Maybe that’s just me.
Honestly, these were a total fly by the seat of my pants (dumbest saying ever, I mean whose pants have seats and how the hell are they flying?) kind of thing.
Ingredients To Make Pickles
- anise seeds
- fresh herbs (optional)
- canning jars
Peppercorns and anise seeds sounded about right for flavor. Garlic was a must. And then I got crazy and threw some basil in there too. Woooah.
Ratio wise, I measured things, but I had no rhyme or reason for the amounts of vinegar and water I used.
And guess what?
These simple homemade pickles were crisp, tangy and perfectly spicy when I pulled them out 12 hours later.
You can pickle lots of things like blueberries in this pickled blueberry panzanella salad, or mushrooms in this balsamic pickled mushroom crostini and even fruit like pineapple in this spicy pickled pineapple but nothing is as simple and perfect for a snack like a simple homemade pickle.

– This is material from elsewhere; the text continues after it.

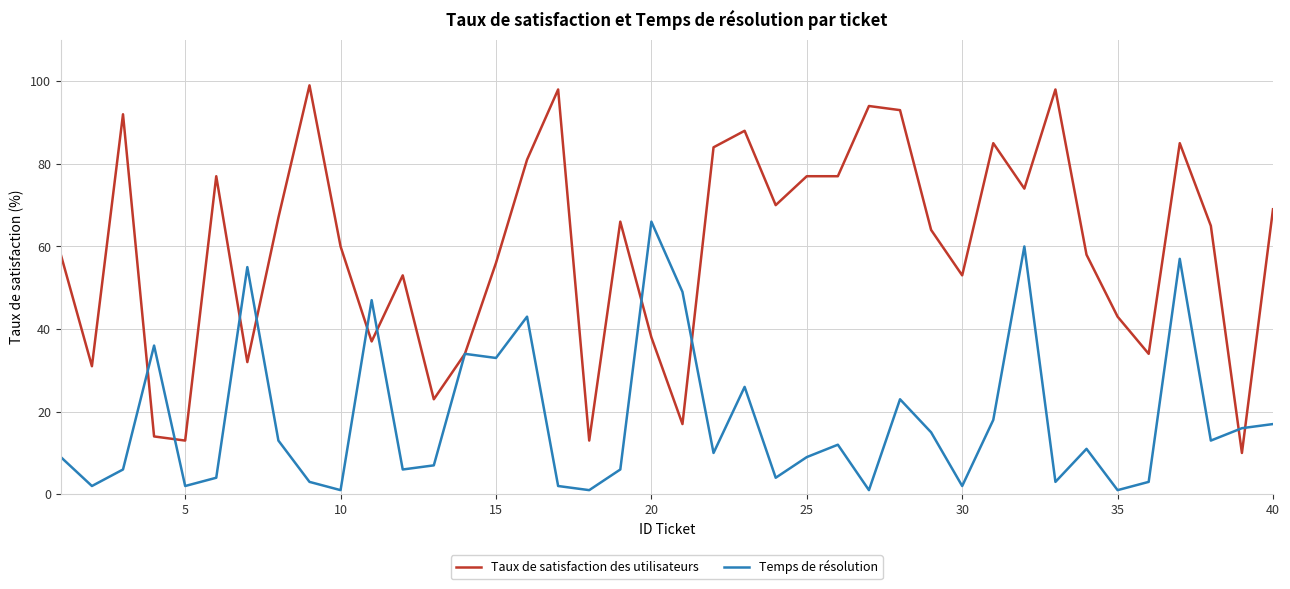

Rank the series by their average value, from highest to lowest.

Taux de satisfaction des utilisateurs, Temps de résolution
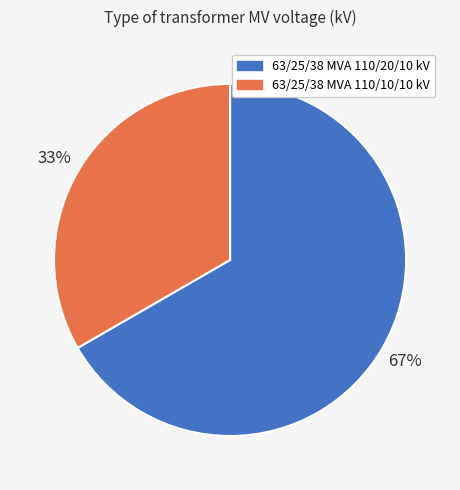

True or false: 63/25/38 MVA 110/20/10 kV accounts for 80% of the total.

False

It seriously could not be any easier. I have a feeling these are one of those “hard to mess up” kind of things but I prefer to think that my combination is just that awesome and ignore that.
And if you’re into homemade pickles, make sure to check out my post on How to Ferment Vegetables too. Love the probiotic boost they bring to my diet and they’re just as simple to make!
- 2 small (kirby) cucumbers, thinly sliced
- 3/4 cup white distilled vinegar
- 1 1/2 cup water
- 1 tablespoon kosher salt
- 2 cloves garlic, smashed and roughly chopped
- 2 tablespoons basil, chopped
- 1 1/2 tablespoons whole black peppercorns
- 1 bay leaf
- 1/2 teaspoon anise seeds
- Combine vinegar and salt in a small bowl, whisk together.
- In a large mason jar, add cucumber slices.
- Add garlic, basil, peppercorns, anise seeds and bay leaf.
- Pour in vinegar and salt mixture and then top with water to cover.
- Close lid and refrigerate for at least 8 hours before eating.